The results of this study show that fetuses with XmnI polymorphism have a slower switchover from HbF to HbA synthesis. The delay in switchover in infants having the C → T variation should manifest itself with higher HbF in the peripheral blood of these infants within the first few months after a term birth. The incidence of -158(C → T) DNA polymorphism in Caucasian French Canadian newborn infants was found to be 0.32 in this study. This frequency of -158(C → T) DNA polymorphism in our study group was higher than those reported in normal Japanese (0.15) and Korean (0.16)(15) and Saudi (0.1)(16) populations but is similar to what has been observed in European populations(13, 17).
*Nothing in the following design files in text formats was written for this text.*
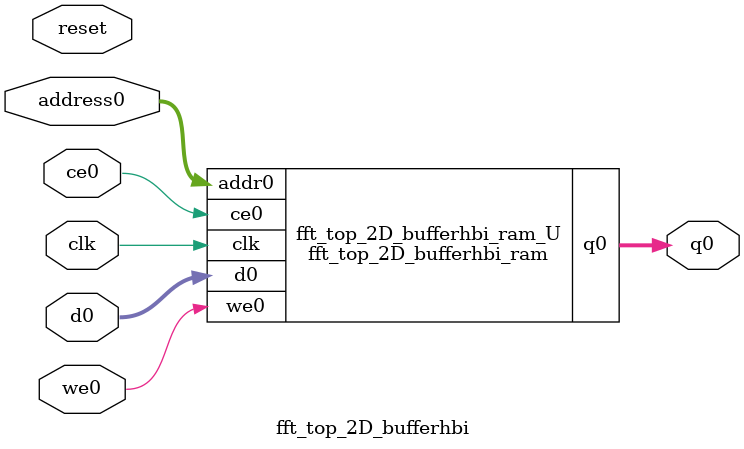
<source format=v>
`timescale 1 ns / 1 ps
module fft_top_2D_bufferhbi_ram (addr0, ce0, d0, we0, q0,  clk);

parameter DWIDTH = 64;
parameter AWIDTH = 7;
parameter MEM_SIZE = 128;

input[AWIDTH-1:0] addr0;
input ce0;
input[DWIDTH-1:0] d0;
input we0;
output reg[DWIDTH-1:0] q0;
input clk;

(* ram_style = "block" *)reg [DWIDTH-1:0] ram[0:MEM_SIZE-1];




always @(posedge clk)  
begin 
    if (ce0) begin
        if (we0) 
            ram[addr0] <= d0; 
        q0 <= ram[addr0];
    end
end


endmodule

`timescale 1 ns / 1 ps
module fft_top_2D_bufferhbi(
    reset,
    clk,
    address0,
    ce0,
    we0,
    d0,
    q0);

parameter DataWidth = 32'd64;
parameter AddressRange = 32'd128;
parameter AddressWidth = 32'd7;
input reset;
input clk;
input[AddressWidth - 1:0] address0;
input ce0;
input we0;
input[DataWidth - 1:0] d0;
output[DataWidth - 1:0] q0;



fft_top_2D_bufferhbi_ram fft_top_2D_bufferhbi_ram_U(
    .clk( clk ),
    .addr0( address0 ),
    .ce0( ce0 ),
    .we0( we0 ),
    .d0( d0 ),
    .q0( q0 ));

endmodule


</source>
The findings of the present study show that DNA sequence variation of C→ T is associated with a higher HbF expression during the switchover from HbF to HbA synthesis. The increased synthesis of HbF is most likely due to the effect of the increased synthesis of the Gγ fraction. TheXmn I polymorphism is in part responsible for the large variation in HbF synthesis found in term infants. This information provides additional knowledge that could be helpful toward understanding the control of globin gene regulation and Hb switching.